Local group gathers to honor Confederate veterans

January 19 is General Robert E. Lee’s birthday, and Texas Confederate Heroes Day. In observance, a group of local confederate descendants gathered to remember the southern soldiers that fought in the Civil War.
The Sons of Confederate Veterans held a ceremony at Fairview Cemetery on and paid their respects to the 40 Confederate soldiers who are buried there.
“We are a heritage organization only,” Ray Johnson, Commander of the Tom Green Camp said. “We’re here to recognize our Confederate dead. Our ancestors. We want to teach other generations, and keep their good names alive.”
Sons of Confederate Veterans is a national organization, with chapters in Midland, San Angelo, and Iraan.
“Back then lots of people saw themselves as citizens of their state before citizens of the United States,” Joshua Hutchins said. “So when they saw an invading army coming, they felt it was their duty to take up arms against it.”
Hutchins is only 18 years old, but is in charge of Midland’s Dunn-Holt-Midkiff Camp. He ensures that the group remains non-political and anti-racist.
“We don’t tolerate any members of hate groups or anything like that,” Hutchins said. “It’s something we see as counterproductive to progress as a nation, and to the symbols that have been hijacked by certain hate groups.

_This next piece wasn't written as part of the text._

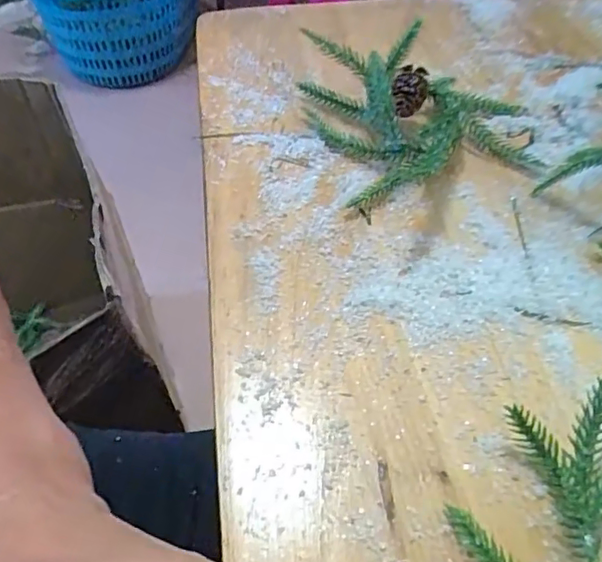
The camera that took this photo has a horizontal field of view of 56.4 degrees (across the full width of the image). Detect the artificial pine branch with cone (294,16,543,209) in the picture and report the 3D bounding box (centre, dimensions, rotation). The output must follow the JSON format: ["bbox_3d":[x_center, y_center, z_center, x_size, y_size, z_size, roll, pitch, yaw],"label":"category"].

And we don’t want that because it is our heritage and we want to be able to wave it as much as we want without someone thinking we’re a racist.”
While some organizations around the country try to remove confederate symbols and monuments, the Sons of Confederate Veterans want people to remember why those things exist in the first place.
“A lot of these monuments were put up by the soldiers who fought, and by their children and wives and sisters,” Hutchins said. “They were trying to memorialize what they had done. Not necessarily what the war was fought for, but the actions of the individual soldier and what they sacrificed.”
Most group members dressed in Confederate uniform. The ceremony included volley fire and cannon blasts, as well as the singing of Dixie.